Private equity targets in Europe, the Middle East and Africa came back into fashion during the first quarter of this year with average entry deal size hitting €66.4 million, an 86 percent increase compared with a year earlier, according to a report by S&P Global Market Intelligence.
The average entry size showed signs of recovering for the first time since the fourth quarter of 2015, the firm wrote in its EMEA Private Equity Market Snapshot for April 2017.
Foreign investment in EMEA private equity targets also rose to €30.1 billion from €18.4 billion between the fourth quarter of last year and the first quarter of this year.

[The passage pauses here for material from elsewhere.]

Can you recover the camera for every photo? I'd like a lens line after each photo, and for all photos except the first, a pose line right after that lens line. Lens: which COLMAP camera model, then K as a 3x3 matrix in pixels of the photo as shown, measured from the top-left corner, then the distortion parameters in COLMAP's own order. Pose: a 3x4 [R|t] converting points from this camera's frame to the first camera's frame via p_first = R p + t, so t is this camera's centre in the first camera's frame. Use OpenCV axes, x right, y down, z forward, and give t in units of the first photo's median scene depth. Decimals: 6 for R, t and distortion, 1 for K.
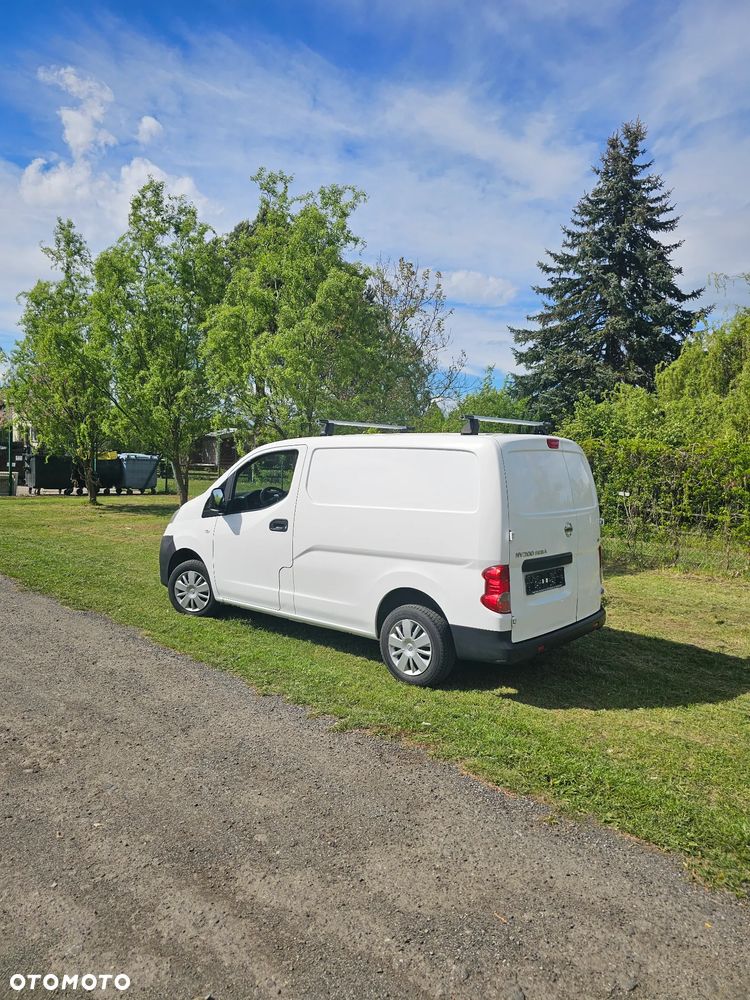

EMEA-based general partners have deployed 15 percent less capital year-on-year so far in 2017 with €24.8 billion across 823 deals. They have looked close to home for deals, investing 90 percent of new money into the region – €22.3 billion of a total of €24.8 billion.
Information Technology has been the most attractive sector in EMEA so far this year, attracting €6.1 billion during the first quarter, a 31 percent annualised increase. Industrials and consumer discretionary categories were disappointing, with capital allocation dropping to €0.8 billion from €4 billion and to €2.2 billion from €9.3 billion respectively, year-on-year.
Globally, the report suggests that GPs are optimistic about energy investments. The dramatic drop in oil prices during 2014 and 2015 resulted in the number of private equity investments in energy falling considerably as targets in the sector became more expensive. Average enterprise value/EBITDA multiples rose to 20.1x last year from 8.1x a year earlier, the report noted.
So far this year global private equity firms have more than doubled their investments in energy to €13 billion, compared with the first quarter of last year, the report noted. In addition, 10 energy-focused private equity deals have been announced in 2017 which, if approved, would add €2.5 billion to this figure.
While cause for optimism, the report highlights concerns about exits – the number of energy exits declined in 2015 by 33 percent with only €2.1 billion generated in realised capital. While there was a 12 percent uplift last year, there have been no energy exits in EMEA so far this year.
These concerns in the energy sector can be seen region-wide, across sectors. The number of new deals in EMEA declined by 23 percent, from 1,028 in the first quarter of 2016 to 791 deals in the same period of 2017. At the same time, target exits during the first quarter of 2017 were down 55 percent on the same period of 2016, from €69.8 billion to €31.7 billion, and the number of new exit deals fell from 359 to 271.
Looking ahead, S&P noted that while the LBO pipeline is “slowly filling with new situations,” there are still not enough large-scale auctions, new buyout or add-on acquisition opportunities, quoting one investor who said: “The lack of new deals is frightening.”